Impossible de savoir, pour l'instant, l'identité de l'expert indépendant qui mènera les travaux.

Le maire Coderre réagira pour sa part à 18h00.

La crise du «flush gate» a débuté il y a environ deux semaines lorsque son administration a indiqué qu'elle n'avait pas d'autre choix que de procéder à la purge complète d'un intercepteur de 30 kilomètres compris entre les arrondissements de LaSalle et de Rivière-des-Prairies-Pointe-aux-Trembles entre le 18 et le 25 octobre. Cette immense conduite, qui recueille le tiers des eaux usées de Montréal, sert à diriger ces eaux vers la station d'épuration de la métropole.

La vidange de l'eau a lieu dans le cadre des travaux d'abaissement de l'autoroute Bonaventure dans le but de faire disparaître la chute à neige du centre-ville. La Ville veut aussi retirer quatre systèmes de soutènement vétustes qui menacent de se détacher dans l'intercepteur et d'endommager les convoyeurs et les pompes de la station d'épuration.

La semaine dernière, un véritable bras de fer s'est engagé entre le maire Coderre et la ministre Aglukkaq lorsqu'elle a demandé à Montréal de suspendre le déversement le temps qu'Environnement Canada procède à une évaluation des impacts environnementaux. 

Visiblement irrité, Denis Coderre avait alors accusé le gouvernement conservateur de «faire de la politique» sur le dos des Montréalais et de «gagner du temps» d'ici le scrutin du 19 octobre.

Des échos à Québec

Le gouvernement Couillard a autorisé l'administration Coderre à procéder au déversement. Une décision qui place le ministre de l'Environnement, David Heurtel, sur la défensive depuis deux semaines.

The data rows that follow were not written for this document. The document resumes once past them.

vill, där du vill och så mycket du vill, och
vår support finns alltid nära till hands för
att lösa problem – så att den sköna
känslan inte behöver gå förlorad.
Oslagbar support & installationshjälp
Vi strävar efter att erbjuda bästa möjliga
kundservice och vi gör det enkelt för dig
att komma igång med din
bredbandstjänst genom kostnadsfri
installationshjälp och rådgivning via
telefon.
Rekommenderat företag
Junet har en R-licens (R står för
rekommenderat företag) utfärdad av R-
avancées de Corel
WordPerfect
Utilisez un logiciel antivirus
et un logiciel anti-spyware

Dans un communiqué diffusé en fin de journée, ce dernier maintient que son Ministère a mené une étude sérieuse du projet de la Ville. Rien n'indique que l'expert indépendant mandaté par Ottawa arrivera à des conclusions différentes, a-t-il indiqué.

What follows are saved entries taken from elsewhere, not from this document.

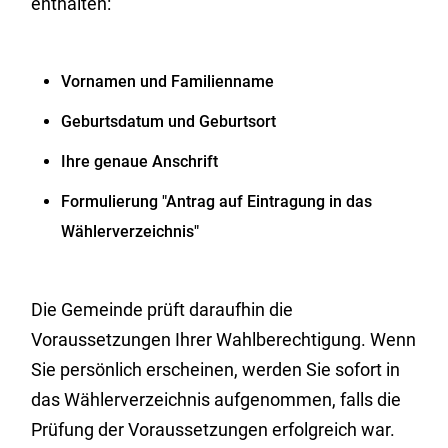
enthalten:
Vornamen und Familienname
Geburtsdatum und Geburtsort
Ihre genaue Anschrift
Formulierung "Antrag auf Eintragung in das
Wählerverzeichnis"
Die Gemeinde prüft daraufhin die
Voraussetzungen Ihrer Wahlberechtigung. Wenn
Sie persönlich erscheinen, werden Sie sofort in
das Wählerverzeichnis aufgenommen, falls die
Prüfung der Voraussetzungen erfolgreich war.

«Le gouvernement fédéral n'apporte aucun élément nouveau, indique le ministre dans son communiqué. Les experts du gouvernement du Québec ont fait leur devoir. Ceux-ci ont effectué une analyse rigoureuse et complète, basée sur les connaissances scientifiques. D'ailleurs, leurs conclusions sont appuyées par des experts universitaires externes au gouvernement.»

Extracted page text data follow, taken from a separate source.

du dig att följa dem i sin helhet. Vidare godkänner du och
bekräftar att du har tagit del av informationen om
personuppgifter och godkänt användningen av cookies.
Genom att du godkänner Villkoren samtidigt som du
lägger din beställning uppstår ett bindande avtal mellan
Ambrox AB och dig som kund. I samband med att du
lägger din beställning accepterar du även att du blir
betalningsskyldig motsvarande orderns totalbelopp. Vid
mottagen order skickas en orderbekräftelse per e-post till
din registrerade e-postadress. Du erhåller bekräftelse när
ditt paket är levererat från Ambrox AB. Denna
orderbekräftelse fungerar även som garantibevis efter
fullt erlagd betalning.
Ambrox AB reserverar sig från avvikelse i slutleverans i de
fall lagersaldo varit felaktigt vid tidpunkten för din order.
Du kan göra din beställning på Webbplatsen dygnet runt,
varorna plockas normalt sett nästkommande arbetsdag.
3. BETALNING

Bien que le gouvernement Couillard ne se sente pas directement visé par la décision d'Ottawa, l'annonce de mercredi a été très mal reçue dans la capitale provinciale. Une source gouvernementale s'est montrée incrédule que les conservateurs suspendent les travaux alors qu'une infrastructure cruciale de la Ville de Montréal présente un «risque réel» de bris.

L'intervention fédérale a cependant été applaudie par l'opposition à l'Assemblée nationale.

Le député du Parti québécois, Mathieu Traversy, juge «gênant» que le gouvernement conservateur intervienne pour stopper le déversement.

«Le fédéral est obligé de faire la job parce que Québec n'est pas capable de la faire, a ironisé le député. Le ministre Heurtel et le premier ministre Couillard se traînent les pieds et Environnement Canada est obligé de venir à la rescousse.»

La Coalition avenir Québec, qui réclame la destitution du ministre Heurtel depuis la semaine dernière, est revenue à la charge mercredi.

«Si la suspension de la semaine dernière était une gifle pour le ministre Heurtel, celle décrétée aujourd'hui doit le faire tomber en bas de sa chaise, a déclaré le député caquiste Mathieu Lemay dans une déclaration écrite. Il n'a plus les compétences pour être ministre de l'Environnement et doit être démis de ses fonctions.»